Phenomenally well written and researched, an emotional rollercoaster from start to finish. I'm not far from the end and I'm just blown away.

Re: The Literature Thread

Posted: Thu Aug 17, 2023 8:53 am
by Oblomov Boblomov
more heat than light wrote:Image

I was a bit worried after reading Nagamatsu novel above that I'd be a bit 'short storied out' going into this. I needn't have worried. This was an utterly fantastic collection of sci-fi tales. Diverse in scope but all brilliantly realised, and beautifully written too. I have to give a special mention to the last story, 'Anxiety Is The Dizziness Of Freedom', which is one of the finest things I've ever read. Essential.

10/10

EDIT - For anyone curious, the shortest story in this collection 'What's Expected Of Us' (it's really short) is available to read free here.

https://www.nature.com/articles/436150a


Enjoyed that, so have just ordered the book on Amazon.

Is there a story about a dystopian consumerist future where you can order something on a device that knows more about you than you know yourself, and have a group of overworked, underpaid humans scramble to deliver it to you on the same day? :slol:

Re: The Literature Thread

Posted: Thu Aug 17, 2023 9:10 am
by more heat than light
Oblomov Boblomov wrote:Enjoyed that, so have just ordered the book on Amazon.

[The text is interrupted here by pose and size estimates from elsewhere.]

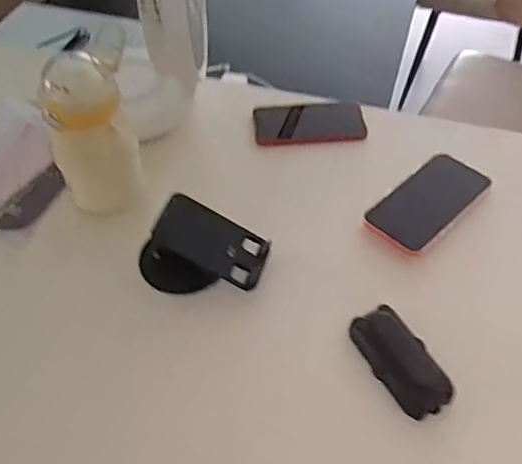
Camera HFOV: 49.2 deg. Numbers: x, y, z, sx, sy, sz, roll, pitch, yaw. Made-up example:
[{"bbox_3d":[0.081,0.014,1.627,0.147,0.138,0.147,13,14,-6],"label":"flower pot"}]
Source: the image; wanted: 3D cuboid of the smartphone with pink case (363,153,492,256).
[{"bbox_3d":[0.199,-0.040,0.664,0.079,0.014,0.160,36,59,27],"label":"smartphone with pink case"}]

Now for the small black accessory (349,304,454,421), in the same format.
[{"bbox_3d":[0.130,0.118,0.528,0.048,0.024,0.103,-29,68,-22],"label":"small black accessory"}]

Is there a story about a dystopian consumerist future where you can order something on a device that knows more about you than you know yourself, and have a group of overworked, underpaid humans scramble to deliver it to you on the same day? :slol:


:lol:

Funnily enough I'm about to have a similar group of humans deliver that Gabrielle Zevin novel recommended earlier in the thread. Hope you love the Chiang book as much as I did.

Re: The Literature Thread

Posted: Thu Aug 17, 2023 10:24 am
by ITSMILNER
Out of interest, how do you all read books, physical copies or do you tend to go for ebooks/audio?